According to a spokesman for the Michigan Department of Treasury, more than 23,000 Michigan residents are known to have bought cigarettes online between February 2005 and August 2008. Their total tax liability to the state is computed at more than $36 million.[17] In a November 2010 e-mail, the Treasury spokesman claims that Michigan residents’ Internet purchases of cigarettes have dropped precipitously in recent years:
The contact and revenue data/information I had sent previously was accurate. As noted in a recent e-mail, … the department experienced a nearly 70% drop-off in sales data between 2007 and 2008. We have experienced another 25% drop-off in sales data since.
Treasury has sent out approximately 200 subpoenas (citing the Jenkins Act) over the last year or so, however there has been very little compliance. Vendors are often located out of state, in foreign countries, or on Native American lands, which makes enforcement difficult.

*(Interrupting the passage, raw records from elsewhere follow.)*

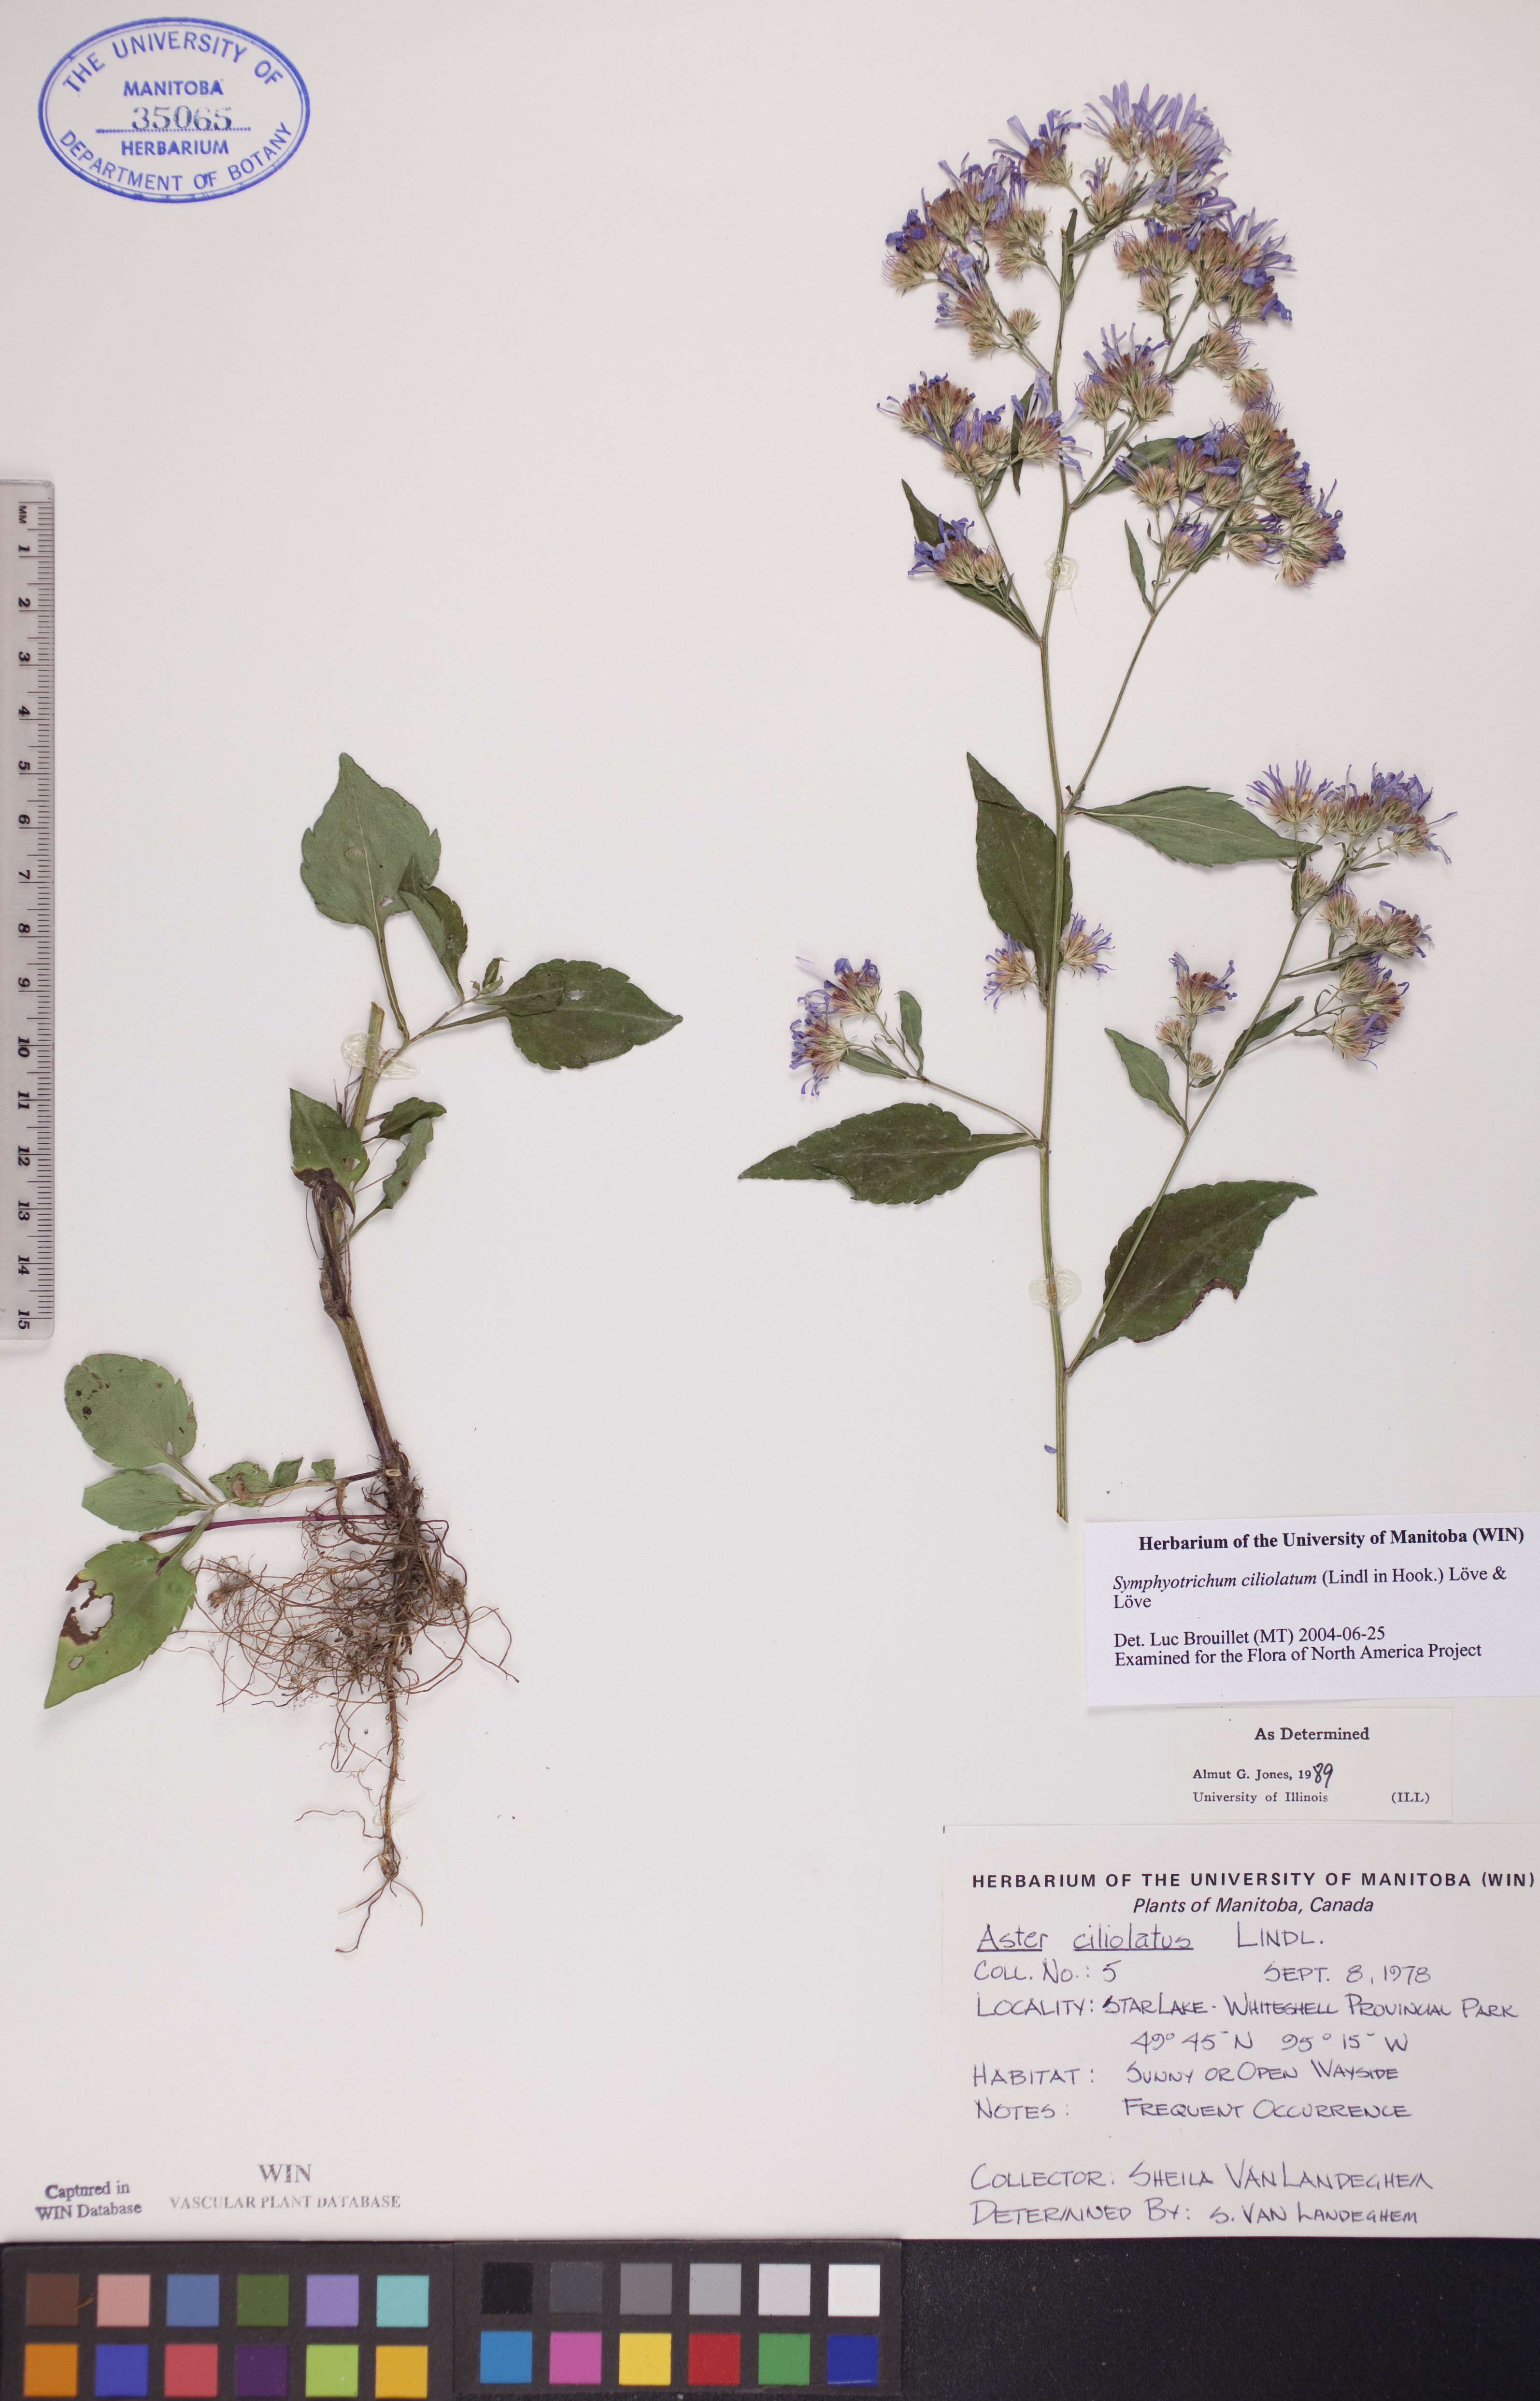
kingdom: Plantae
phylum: Tracheophyta
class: Magnoliopsida
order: Asterales
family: Asteraceae
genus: Symphyotrichum
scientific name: Symphyotrichum ciliolatum
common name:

It appears that some of the sellers that had been cooperating (per the Jenkins Act) likely had customers turn elsewhere, as some sellers have advertised that they would not share customer lists with taxing authorities.[18]
[17] LaFaive, Fleenor and Nesbit, “Cigarette Taxes and Smuggling” (Mackinac Center for Public Policy, 2008), 49, http://www .mackinac.org/archives/2008/s2008-12.pdf (accessed Dec. 10, 2010).
[18] Terry Stanton, e-mail correspondence with Michael LaFaive, Nov. 3, 2010.